As for sights, the fortified church of Stes-Maries allows a look at Sarah's tinselled and sequined statue, which is carried into the sea each year . It's at the back of the crypt on the right, and always surrounded by candles and abandoned crutches and callipers from the miraculously cured. The church itself has beautifully pure lines and fabulous acoustics. During the time of the Saracen raids it provided shelter for all the villagers and even has its own freshwater well. Between March and Oct the church tower is open, affording the best possible view over the Camargue.

A few steps south of the church on rue Victor-Hugo, the Musée Baroncelli is named after the man who, in 1935, was responsible for initiating the Romanies' procession down to the sea with Sarah. This was motivated by a desire to give a special place in the pilgrimage to the Romanies. The museum covers this event, other Camarguais traditions and the region's fauna and flora.

The Stes-Maries tourism office can be found on Avenue Van Gogh,  Te : 33 4 90 97 82 55 - Fax : 33 4 90 97 71 15

The Legend of Sarah

Sarah was the servant of Mary Jacobé, Jesus' aunt, and Mary Salomé, mother of two of the apostles, who, along with Mary Magdalene and various other New Testament characters, are said to have been driven out of Palestine by the Jews and put on a boat without sails or oars.

The boat apparently drifted to an island in the mouth of the Rhône, where the Egyptian god Ra was worshipped. Here Mary Jacobé, Mary Salomé and Sarah, who was herself Egyptian, settled to carry out conversion work, while the others headed off for other parts of Provence. In 1448 their relics were "discovered" in the fortress church of Stes-Maries on the erstwhile island, around the time that the Romanies were migrating to western Europe from the Balkans and from Spain.

Romanies have been making their pilgrimage to Stes-Maries since at least the sixteenth century.
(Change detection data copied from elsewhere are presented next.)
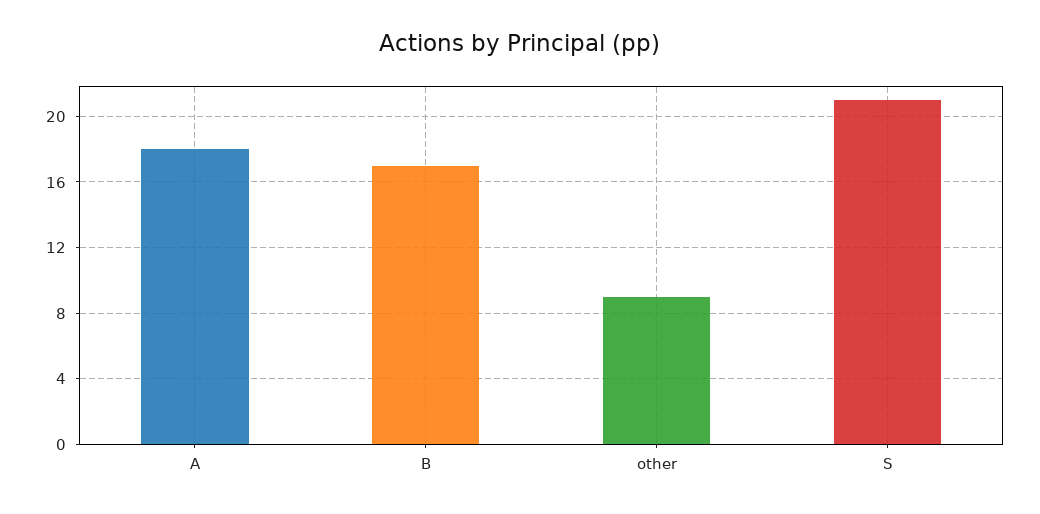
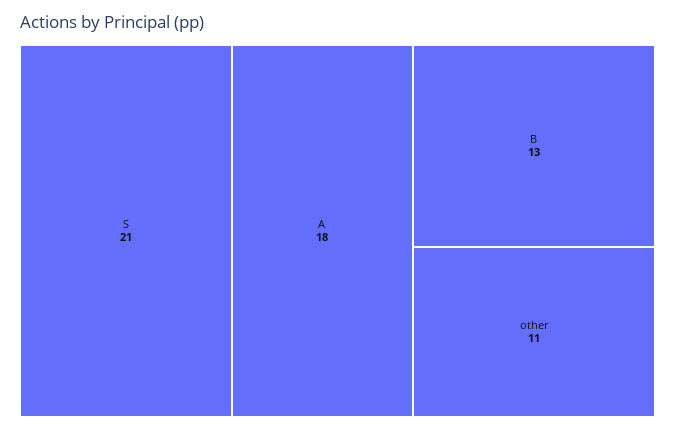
  {
    "A": 18,
-   "B": 17,
+   "B": 13,
-   "other": 9,
+   "other": 11,
    "S": 21
  }

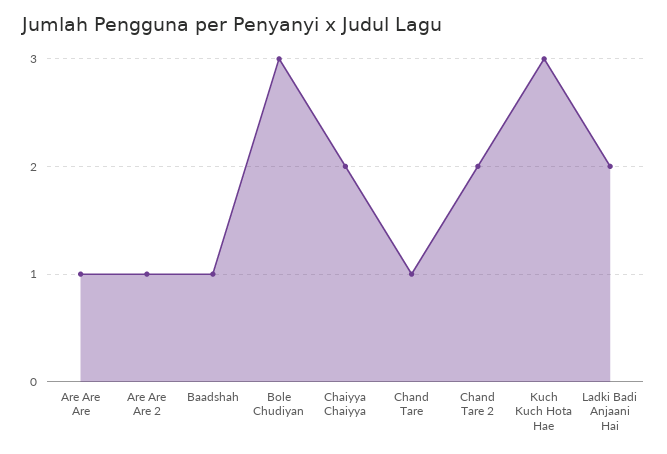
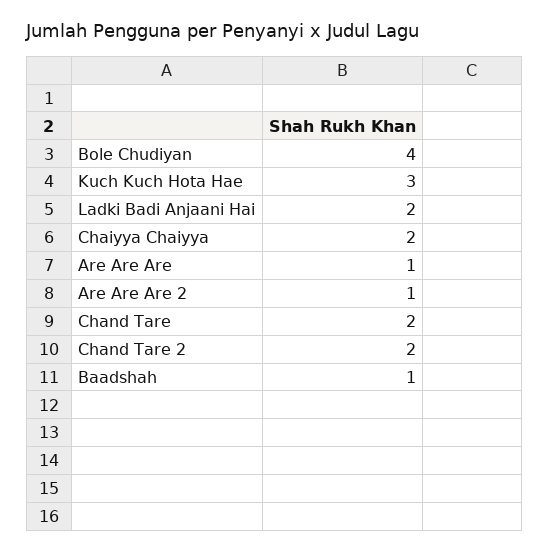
  {
    "Are Are Are": 1,
    "Are Are Are 2": 1,
    "Baadshah": 1,
-   "Bole Chudiyan": 3,
+   "Bole Chudiyan": 4,
    "Chaiyya Chaiyya": 2,
-   "Chand Tare": 1,
+   "Chand Tare": 2,
    "Chand Tare 2": 2,
    "Kuch Kuch Hota Hae": 3,
    "Ladki Badi Anjaani Hai": 2
  }

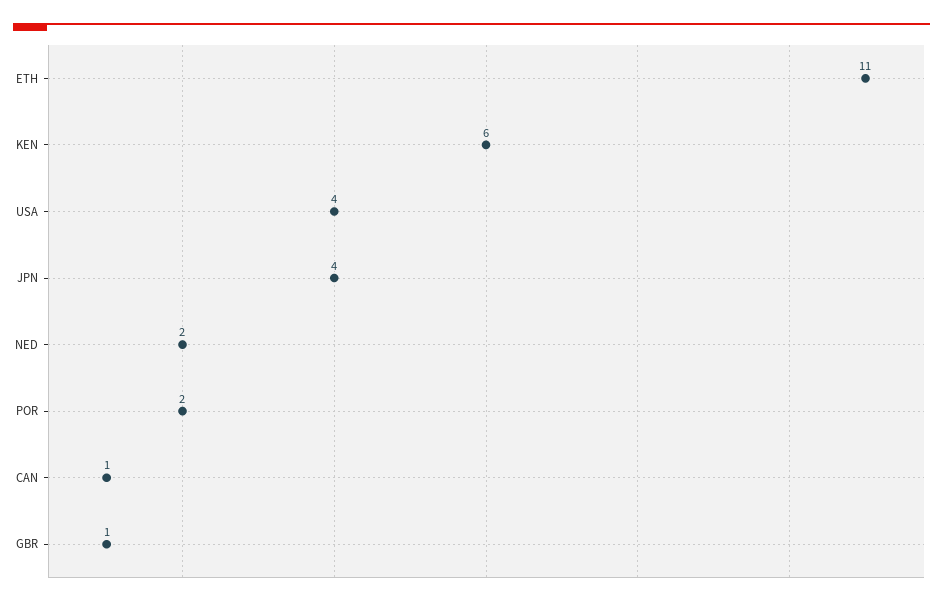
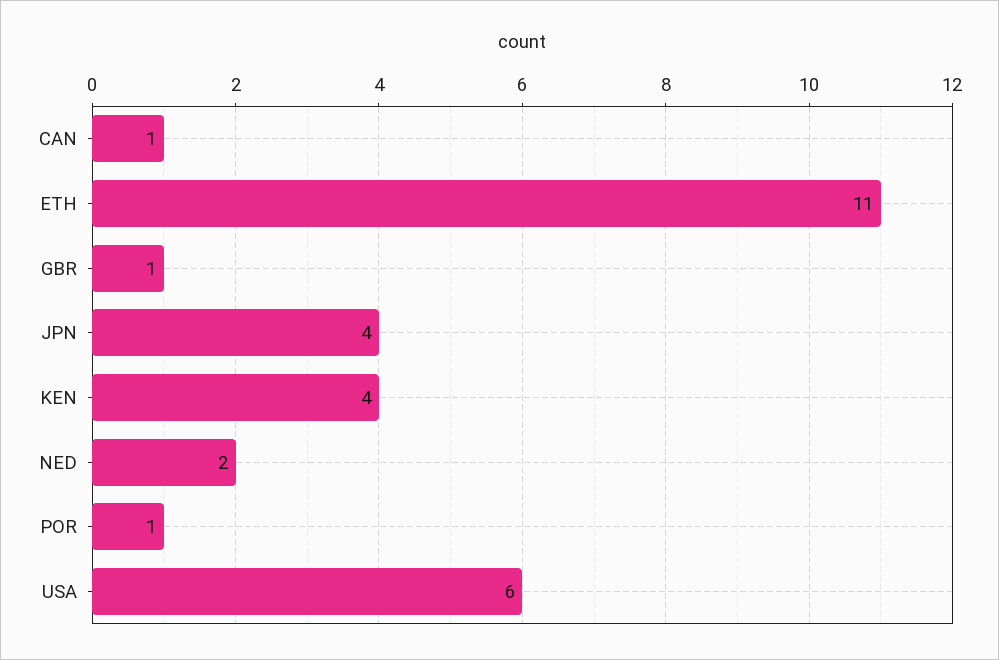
  {
    "ETH": 11,
-   "KEN": 6,
+   "KEN": 4,
-   "USA": 4,
+   "USA": 6,
    "JPN": 4,
    "NED": 2,
-   "POR": 2,
+   "POR": 1,
    "CAN": 1,
    "GBR": 1
  }

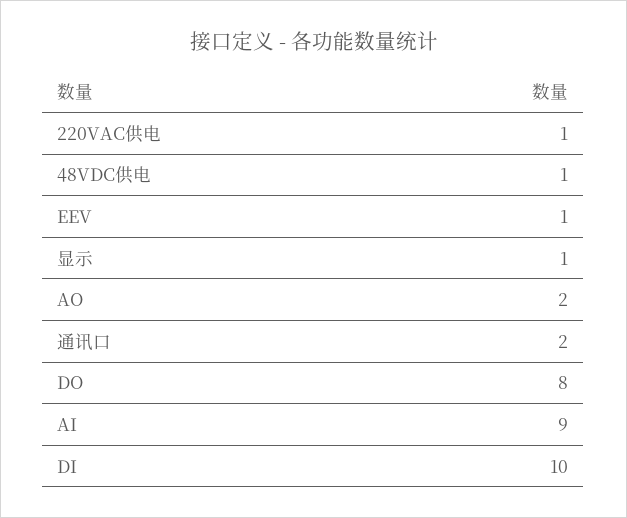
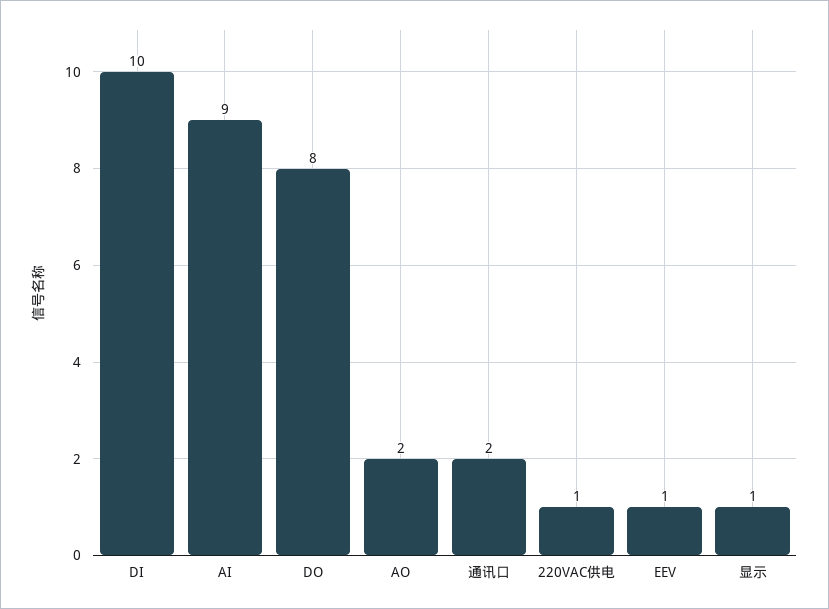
  {
    "220VAC供电": 1,
-   "48VDC供电": 1,
    "EEV": 1,
    "显示": 1,
    "AO": 2,
    "通讯口": 2,
    "DO": 8,
    "AI": 9,
    "DI": 10
  }

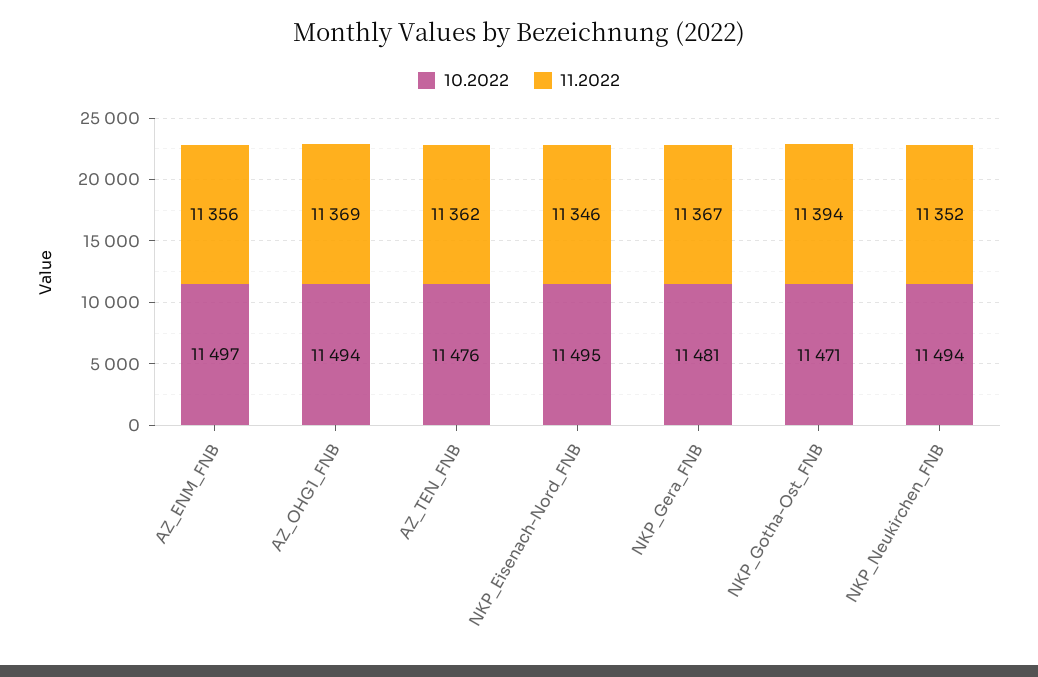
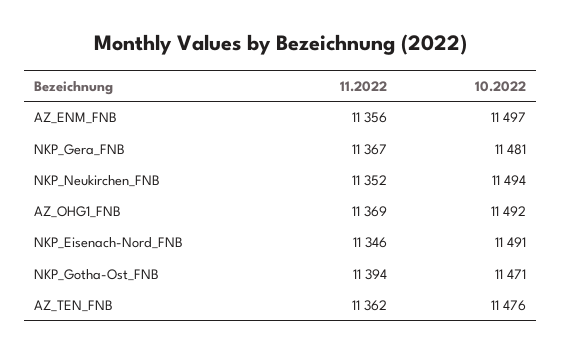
  {
    "10.2022": {
      "AZ_ENM_FNB": 11497,
-     "AZ_OHG1_FNB": 11494,
+     "AZ_OHG1_FNB": 11492,
      "AZ_TEN_FNB": 11476,
-     "NKP_Eisenach-Nord_FNB": 11495,
+     "NKP_Eisenach-Nord_FNB": 11491,
      "NKP_Gera_FNB": 11481,
      "NKP_Gotha-Ost_FNB": 11471,
      "NKP_Neukirchen_FNB": 11494
    },
    "11.2022": {
      "AZ_ENM_FNB": 11356,
      "AZ_OHG1_FNB": 11369,
      "AZ_TEN_FNB": 11362,
      "NKP_Eisenach-Nord_FNB": 11346,
      "NKP_Gera_FNB": 11367,
      "NKP_Gotha-Ost_FNB": 11394,
      "NKP_Neukirchen_FNB": 11352
    }
  }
It's a time for weddings and baptisms, as well as music, dancing and fervent religious observance. After Mass on May 24, the shrines of the saints are lowered from the high chapel to an altar where the faithful stretch out their arms to touch them. Then the statue of Black Sarah is carried by the Romanies to the sea. On the following day the statues of Mary Jacobé and Mary Salomé, sitting in a wooden boat, follow the same route, accompanied by the mounted gardiens in full Camargue cowboy dress, Arlesians in traditional costume, and spectators. The sea, the Camargue, the pilgrims and the Romanies are blessed by the bishop from a fishing boat, before the procession returns to the church with much bell-ringing, guitar-playing, tambourines and singing. Another ceremony in the afternoon sees the shrines lifted back up to their chapel.